Thomas J. Healey is a retired partner of Goldman Sachs and currently a senior fellow at Harvard’s Kennedy School of Government. He served as assistant secretary of the treasury under President Reagan and is a founding member of the National Leadership Roundtable on Church Management. Michael Brough is director of strategic engagement with the National Leadership Roundtable on Church Management and works with dioceses, parishes and nonprofit organizations implementing Catholic Standards for Excellence .

Comments

Tim O'Leary | 8/10/2013 - 3:38pm

An excellent way to provide potential donors the confidence that the financials will be well handled. I would say that another risk to charitable contributions we have today is the class action types of lawsuits for the child abuse handling mistakes of the past. It is prudent that institutional structures be put in place to protect any new charitable contributions from past mistakes, so that they go to the truly needy today and not into the wallets of the already very rich lawyers.

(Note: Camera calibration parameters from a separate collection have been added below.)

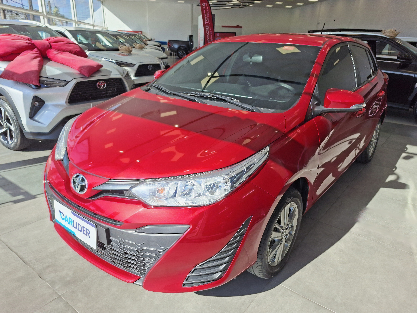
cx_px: 204
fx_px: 289
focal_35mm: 24
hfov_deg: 71.6
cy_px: 161
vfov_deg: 56.8
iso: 50
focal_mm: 5.54
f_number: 1.8
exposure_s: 1/714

Michael Barberi | 8/8/2013 - 9:15pm

A most prudent decision to involve the expertise of lay people and to institute the concept of best practices. This finally came about due to an honest evaluation of the many problems facing the Church.

Now, all that is needed is for the Church to address another of its major problems, namely, the profound contradictions between the advice given in pastoral counseling sessions to the laity by priests, and Magisterial teachings as evidenced by the significant percentages of all priests, in particular younger priests, who disagree with many Church teachings as reported by the 1994 and 2002 LA Times Surveys of U.S. Priests.